--- PAGE EXTRACT ---

Our gut feeling was, "okay, they fucked something up on Windows 2012 -- let's just put a retry loop", but that didn't help at all. Any number of resend attempts failed with the same error, even when we added a short sleep in between. Once we got back to the interactive interpreter and called the function again - it worked, from that point on.

Puzzled, we stuck a code.interact() inside the resend loop; the first attempt failed, the interactive prompt showed and we terminated it by Ctrl+Z (not typing anything else). Once we did that, the second retry attempt magically worked. But it got even more bizarre: we moved the code.interact() before any inquiry attempts... it popped up, we terminated it, and then the first inquiry attempt worked out of the box.

We came to the conclusion that we had some sort of memory corruption going on, and that some of field in our ctype structs must be misaligned. We've seen this kind of behavior before when memory corruption was involved. But the MSDN told us everything was of the right type and alignment... In a desperate move, we zeroed the buffer that was passed to the kernel. This time, the first attempt failed with Invalid Handle, while the second failed with Invalid Parameter -- so the first attempt didn't even get to the point of looking at the input buffer! Alas, it wasn't memory corruption after all! We felt hopeless.

---

• _PROBLEM DESCRIPTION_
Answer from the debugging account:
(a) What fix did the team first try, based on their gut feeling?
(b) Which keys ended the interactive prompt?
(c) After the buffer was zeroed, what error did each of the first two attempts fail with?
The rows are separate material, unrelated to the debugging account above.

--- THE DATA ---

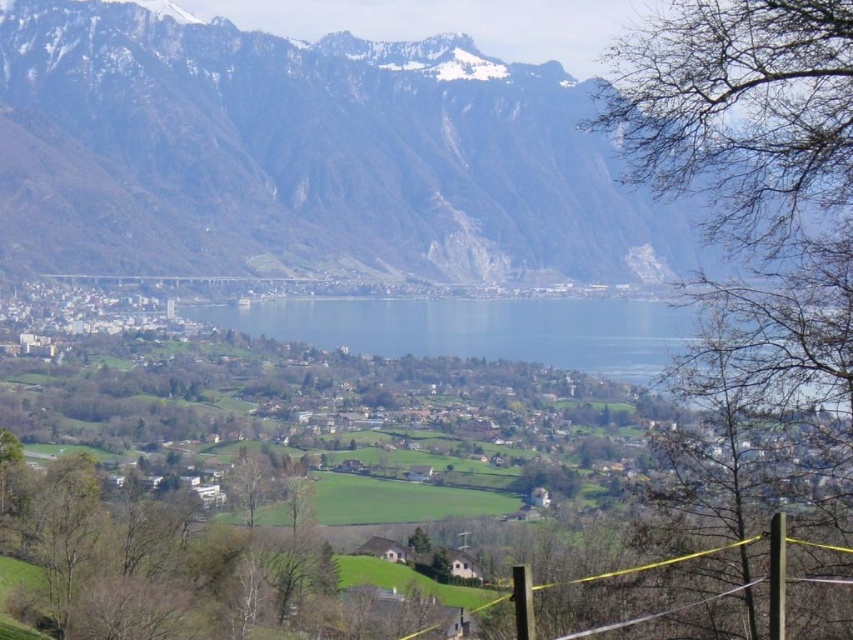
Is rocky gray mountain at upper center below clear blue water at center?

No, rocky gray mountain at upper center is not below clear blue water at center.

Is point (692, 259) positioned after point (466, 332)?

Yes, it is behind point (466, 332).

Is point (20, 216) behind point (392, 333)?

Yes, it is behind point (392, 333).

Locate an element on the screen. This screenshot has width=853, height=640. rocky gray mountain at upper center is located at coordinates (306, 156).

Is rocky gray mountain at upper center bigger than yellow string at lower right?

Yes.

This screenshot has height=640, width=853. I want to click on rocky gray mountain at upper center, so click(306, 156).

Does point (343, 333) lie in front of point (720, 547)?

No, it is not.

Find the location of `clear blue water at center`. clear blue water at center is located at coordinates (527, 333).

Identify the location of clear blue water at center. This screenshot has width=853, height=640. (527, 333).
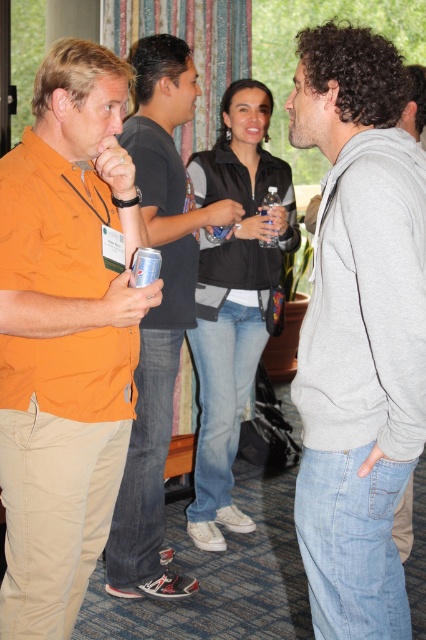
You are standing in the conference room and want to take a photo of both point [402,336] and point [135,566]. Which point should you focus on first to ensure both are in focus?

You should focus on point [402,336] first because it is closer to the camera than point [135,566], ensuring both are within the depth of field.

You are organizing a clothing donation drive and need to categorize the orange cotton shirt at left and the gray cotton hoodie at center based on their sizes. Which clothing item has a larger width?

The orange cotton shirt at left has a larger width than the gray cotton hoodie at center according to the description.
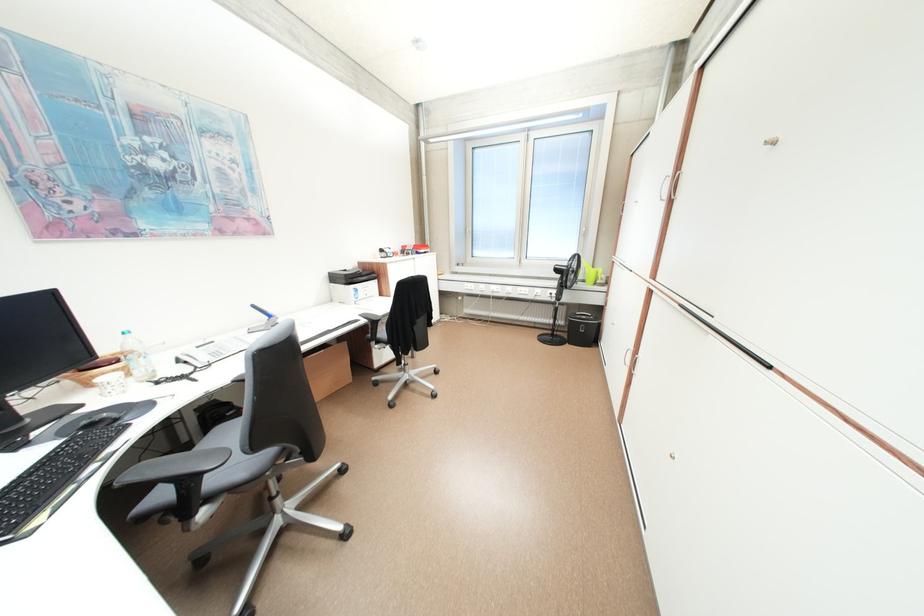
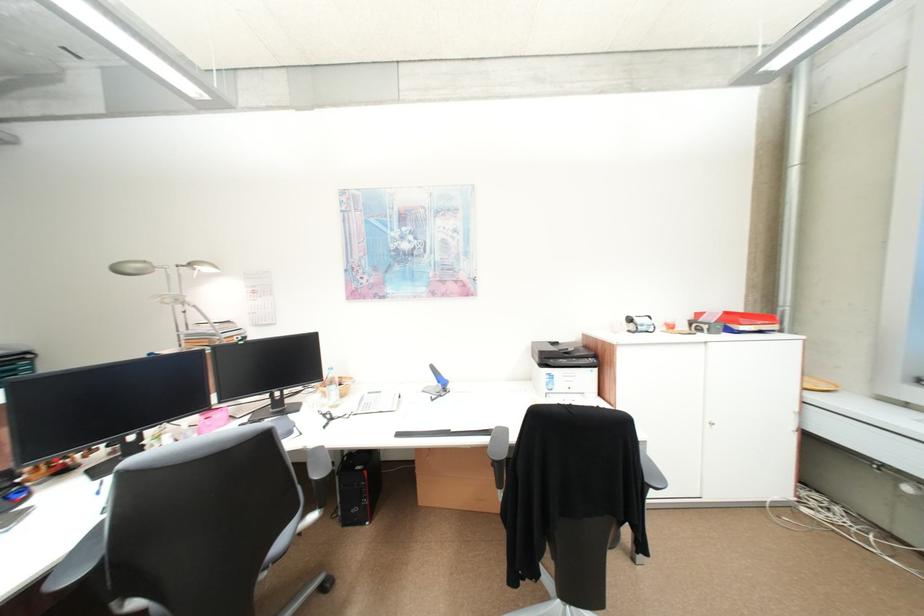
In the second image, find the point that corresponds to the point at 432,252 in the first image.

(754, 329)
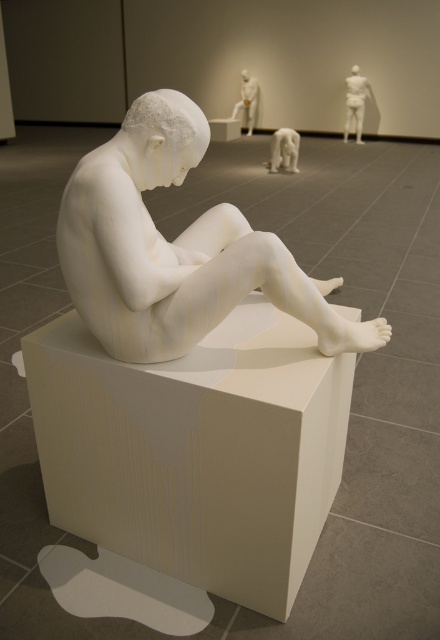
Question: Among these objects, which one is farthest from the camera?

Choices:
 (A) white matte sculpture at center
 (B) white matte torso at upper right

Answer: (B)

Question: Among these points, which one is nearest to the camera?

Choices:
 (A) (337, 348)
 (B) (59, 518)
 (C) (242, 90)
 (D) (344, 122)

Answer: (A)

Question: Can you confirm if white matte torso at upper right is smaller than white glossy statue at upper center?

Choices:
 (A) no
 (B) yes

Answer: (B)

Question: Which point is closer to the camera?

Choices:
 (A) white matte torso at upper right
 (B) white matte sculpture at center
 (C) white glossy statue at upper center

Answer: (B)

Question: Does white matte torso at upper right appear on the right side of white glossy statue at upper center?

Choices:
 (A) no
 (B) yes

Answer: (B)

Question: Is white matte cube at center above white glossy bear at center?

---

• _RESULT BELOW_
(a) A retry loop.
(b) Ctrl+Z.
(c) The first attempt failed with Invalid Handle, and the second failed with Invalid Parameter.